BYOL: student predicts teacher
Two networks: a student (trained by gradient descent) and a teacher (its target). The student looks at one view and tries to predict the teacher's representation of another view. With nothing else, this collapses instantly to a constant. Three asymmetries save it:
① the teacher is a slow EMA of the student · ② a stop-gradient on the teacher branch (it's a target, not optimised) · ③ only the student has an extra predictor head. Toggle them off one by one and watch collapse return.
Go deeper: why doesn’t this collapse without negatives?
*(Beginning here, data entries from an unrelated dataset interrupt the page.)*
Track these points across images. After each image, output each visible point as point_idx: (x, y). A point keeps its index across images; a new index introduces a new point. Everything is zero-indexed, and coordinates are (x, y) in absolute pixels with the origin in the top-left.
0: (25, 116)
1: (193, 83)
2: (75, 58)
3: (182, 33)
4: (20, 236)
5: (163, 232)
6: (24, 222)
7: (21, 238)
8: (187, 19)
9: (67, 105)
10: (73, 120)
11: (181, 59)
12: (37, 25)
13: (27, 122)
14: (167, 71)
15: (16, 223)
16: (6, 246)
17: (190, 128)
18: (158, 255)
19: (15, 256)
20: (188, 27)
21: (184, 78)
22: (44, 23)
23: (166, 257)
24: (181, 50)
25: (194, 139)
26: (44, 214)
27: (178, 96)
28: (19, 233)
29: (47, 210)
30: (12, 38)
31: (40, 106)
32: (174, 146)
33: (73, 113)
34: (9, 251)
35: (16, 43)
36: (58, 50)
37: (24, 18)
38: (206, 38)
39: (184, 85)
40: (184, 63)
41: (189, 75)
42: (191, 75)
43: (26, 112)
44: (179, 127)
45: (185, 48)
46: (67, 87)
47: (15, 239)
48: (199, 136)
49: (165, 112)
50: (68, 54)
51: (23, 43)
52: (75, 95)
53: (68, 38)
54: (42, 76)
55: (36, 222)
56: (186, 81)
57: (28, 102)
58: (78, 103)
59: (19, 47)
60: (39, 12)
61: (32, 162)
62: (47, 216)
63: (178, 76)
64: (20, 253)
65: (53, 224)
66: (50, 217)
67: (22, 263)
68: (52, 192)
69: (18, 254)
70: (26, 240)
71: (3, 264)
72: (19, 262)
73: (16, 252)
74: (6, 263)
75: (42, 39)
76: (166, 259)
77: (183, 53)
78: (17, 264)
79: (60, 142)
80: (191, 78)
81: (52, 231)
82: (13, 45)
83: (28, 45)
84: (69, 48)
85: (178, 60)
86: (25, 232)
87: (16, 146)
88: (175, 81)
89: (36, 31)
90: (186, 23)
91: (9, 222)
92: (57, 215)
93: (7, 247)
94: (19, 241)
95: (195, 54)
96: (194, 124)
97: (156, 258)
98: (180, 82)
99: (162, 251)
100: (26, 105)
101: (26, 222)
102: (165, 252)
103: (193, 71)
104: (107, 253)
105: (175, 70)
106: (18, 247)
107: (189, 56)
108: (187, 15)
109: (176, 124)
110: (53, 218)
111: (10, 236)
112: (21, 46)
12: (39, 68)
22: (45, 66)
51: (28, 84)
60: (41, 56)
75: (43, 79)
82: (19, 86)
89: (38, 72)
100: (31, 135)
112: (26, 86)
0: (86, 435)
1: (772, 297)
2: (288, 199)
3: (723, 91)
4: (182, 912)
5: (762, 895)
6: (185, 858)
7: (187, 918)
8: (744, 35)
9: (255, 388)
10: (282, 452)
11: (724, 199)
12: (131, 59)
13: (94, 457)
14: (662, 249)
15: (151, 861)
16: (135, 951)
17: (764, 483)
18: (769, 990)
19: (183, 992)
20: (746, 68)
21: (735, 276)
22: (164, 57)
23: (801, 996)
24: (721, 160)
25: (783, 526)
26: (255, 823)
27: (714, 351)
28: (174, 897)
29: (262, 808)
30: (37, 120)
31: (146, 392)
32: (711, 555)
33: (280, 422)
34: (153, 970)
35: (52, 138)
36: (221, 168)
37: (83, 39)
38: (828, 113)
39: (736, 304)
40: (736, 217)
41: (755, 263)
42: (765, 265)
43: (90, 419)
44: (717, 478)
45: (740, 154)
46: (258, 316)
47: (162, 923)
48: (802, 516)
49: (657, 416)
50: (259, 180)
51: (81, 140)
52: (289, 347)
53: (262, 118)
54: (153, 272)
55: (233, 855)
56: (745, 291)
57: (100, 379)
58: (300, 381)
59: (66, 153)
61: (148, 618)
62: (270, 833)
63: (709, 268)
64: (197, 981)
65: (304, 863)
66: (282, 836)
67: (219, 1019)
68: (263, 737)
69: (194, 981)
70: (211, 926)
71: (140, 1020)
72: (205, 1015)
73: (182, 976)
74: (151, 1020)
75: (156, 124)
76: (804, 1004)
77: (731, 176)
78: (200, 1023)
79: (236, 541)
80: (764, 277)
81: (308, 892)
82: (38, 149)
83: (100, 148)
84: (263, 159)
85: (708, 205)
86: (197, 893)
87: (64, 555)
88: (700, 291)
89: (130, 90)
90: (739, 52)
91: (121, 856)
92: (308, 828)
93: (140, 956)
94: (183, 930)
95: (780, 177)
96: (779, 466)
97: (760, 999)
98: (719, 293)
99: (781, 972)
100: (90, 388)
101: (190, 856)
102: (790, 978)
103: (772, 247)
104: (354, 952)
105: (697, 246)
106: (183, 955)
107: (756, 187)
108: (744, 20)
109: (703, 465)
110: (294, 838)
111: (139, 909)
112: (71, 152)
This stunned a lot of researchers. With no negatives, the “write C on everything” shortcut should win — both branches output a constant and the loss is zero. What saves it is that the three asymmetries make that shortcut a moving target the student can never quite reach: the teacher keeps drifting (EMA), the student must route through an extra predictor the teacher doesn’t have, and gradients only flow one way. Empirically the representation stays rich and spread out. It feels like a magic trick — and to a degree the field is still arguing about exactly why it works.
DINO: centering & sharpening
DINO drops the predictor and instead turns each output into a probability distribution over learned prototypes (soft, self-invented categories). The student is trained to match the teacher's distribution.
Two opposing forces keep it healthy. Centering subtracts the teacher's running average so no single prototype can dominate — but alone it pushes toward a boring uniform output. A low teacher temperature (sharpening) counteracts that, making the teacher confident. Balance the two.
Multi-crop: local meets global
Instead of just two views, DINO makes many crops: a couple of large global crops and several small local ones. The teacher sees only the global crops; the student sees everything. To match the teacher, the student must infer the whole from a tiny piece.
Resample the crops. Each small local patch (green) has to be mapped toward the global understanding (blue) — that's how the model learns objects are recognisable even from fragments.